* [ОТРЫВОК ТЕКСТА]:
....................
Слово сткло в поэме «Лестница», в стихотворении «Новогоднее», написанном на смерть поэта Р.-М. Рильке, и в поэме «Молодец» представляет собой один из вариантов и одну их стадий развития слова стекло из общеславянского *stьklo. Редуцированный [ь] в корне этого слова прояснился, но непоследовательно. Утрата [ь] повлекла за собой упрощение группы согласных (ср.: склянка). В других языках, например, чешском – утратился: (ср. чешск. sklo, рус. склянка). Еще в XVIII в. употреблялись варианты стекло и сткло (см.: Гончаров 1973: 79). Употребление слов с вариантом корня -сткл- имеет устойчивую традицию в русской литературе: Стклянные реки (Державин 1957: 300); И стклянки с кислотой (Мандельштам 1995: 327). Приведем контексты Цветаевой:

Сткло, с полок бережных:

– Пе – сок есмь! Вдребезги ж!

Сти – хий пощечина!

(П.: 281);

Через стол, необозримый оком,

Буду чокаться с тобою тихим чоком –

Сткла о сткло? Нет – не кабацким ихним:

Я о ты, слиясь, дающих рифму:

Третье.

(П.: 304–305);

Удар. – Окно настежь…

Стклом-звоном, тьмой-страстью…

– Гляди, беспамятна!

(Ни зги. Люд – замертво)

(П.: 180).

Во всех трех контекстах редукция гласного до нуля звука выполняет иконическую функцию: столкновение четырех согласных [сткл], из которых второй и третий смычно-взрывные, создает труднопроизносимое сочетание. Это ощутимое столкновение согласных моделирует удар, которому подвергаются стеклянные предметы. Смысл контекстов включает в себя именно образ толчка, удара (ср.: вдребезги, чокаться). Кроме того, вариант сткло в первом контексте указывает на первичное природное состояние (– Пе-сок есмь!), к которому возвращается разбивающееся стекло. Во втором контексте сочетание сткла о сткло интерпретировано поэтом как я о ты, т. е. метонимия преобразуется в метафору, обозначающую духовную сущность личности. В третьем примере этот удар тоже маркирует обретение героями своей сущности.
....................
* [МАТЕРИАЛ]:
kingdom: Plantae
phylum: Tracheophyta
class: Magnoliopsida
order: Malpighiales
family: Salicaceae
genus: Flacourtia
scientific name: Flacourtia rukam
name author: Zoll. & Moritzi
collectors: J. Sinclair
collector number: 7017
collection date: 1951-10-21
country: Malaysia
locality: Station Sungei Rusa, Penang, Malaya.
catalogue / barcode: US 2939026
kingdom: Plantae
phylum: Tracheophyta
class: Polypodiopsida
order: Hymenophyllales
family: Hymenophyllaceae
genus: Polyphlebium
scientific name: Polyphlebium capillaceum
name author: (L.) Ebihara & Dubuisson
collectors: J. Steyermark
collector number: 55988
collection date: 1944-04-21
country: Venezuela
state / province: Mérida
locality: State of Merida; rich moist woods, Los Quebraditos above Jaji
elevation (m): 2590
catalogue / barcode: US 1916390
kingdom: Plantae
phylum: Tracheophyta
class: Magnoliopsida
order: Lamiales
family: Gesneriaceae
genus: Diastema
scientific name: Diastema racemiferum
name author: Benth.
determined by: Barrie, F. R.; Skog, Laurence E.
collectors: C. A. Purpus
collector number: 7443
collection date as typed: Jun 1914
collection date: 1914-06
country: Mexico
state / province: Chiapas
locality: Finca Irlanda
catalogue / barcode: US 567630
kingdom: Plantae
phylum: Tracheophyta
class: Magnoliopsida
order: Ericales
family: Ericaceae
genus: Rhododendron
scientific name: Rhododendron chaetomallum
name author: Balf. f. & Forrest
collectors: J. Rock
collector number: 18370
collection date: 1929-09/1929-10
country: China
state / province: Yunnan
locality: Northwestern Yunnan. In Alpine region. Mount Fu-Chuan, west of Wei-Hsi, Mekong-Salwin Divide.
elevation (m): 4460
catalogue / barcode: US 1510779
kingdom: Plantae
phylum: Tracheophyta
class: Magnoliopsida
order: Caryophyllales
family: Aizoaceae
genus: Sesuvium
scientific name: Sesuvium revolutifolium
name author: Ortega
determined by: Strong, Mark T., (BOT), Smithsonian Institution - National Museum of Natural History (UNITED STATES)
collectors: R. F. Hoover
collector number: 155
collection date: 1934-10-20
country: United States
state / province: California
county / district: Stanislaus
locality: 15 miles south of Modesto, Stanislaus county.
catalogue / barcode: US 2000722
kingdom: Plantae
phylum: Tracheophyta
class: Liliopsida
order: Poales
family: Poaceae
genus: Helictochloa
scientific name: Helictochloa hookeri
....................
* [ЗАДАНИЯ]:
1/ Пожалуйста, верните из отрывка о слове «сткло» точный фрагмент, начиная со слов «Стклом-звоном, тьмой-страстью…» и заканчивая словами «героями своей сущности.».
2/ В каком веке, по данным отрывка, еще употреблялись оба варианта, «стекло» и «сткло»?

* [ОТВЕТЫ]:
1/
Стклом-звоном, тьмой-страстью…

– Гляди, беспамятна!

(Ни зги. Люд – замертво)

(П.: 180).

Во всех трех контекстах редукция гласного до нуля звука выполняет иконическую функцию: столкновение четырех согласных [сткл], из которых второй и третий смычно-взрывные, создает труднопроизносимое сочетание. Это ощутимое столкновение согласных моделирует удар, которому подвергаются стеклянные предметы. Смысл контекстов включает в себя именно образ толчка, удара (ср.: вдребезги, чокаться). Кроме того, вариант сткло в первом контексте указывает на первичное природное состояние (– Пе-сок есмь!), к которому возвращается разбивающееся стекло. Во втором контексте сочетание сткла о сткло интерпретировано поэтом как я о ты, т. е. метонимия преобразуется в метафору, обозначающую духовную сущность личности. В третьем примере этот удар тоже маркирует обретение героями своей сущности.

2/ В XVIII веке.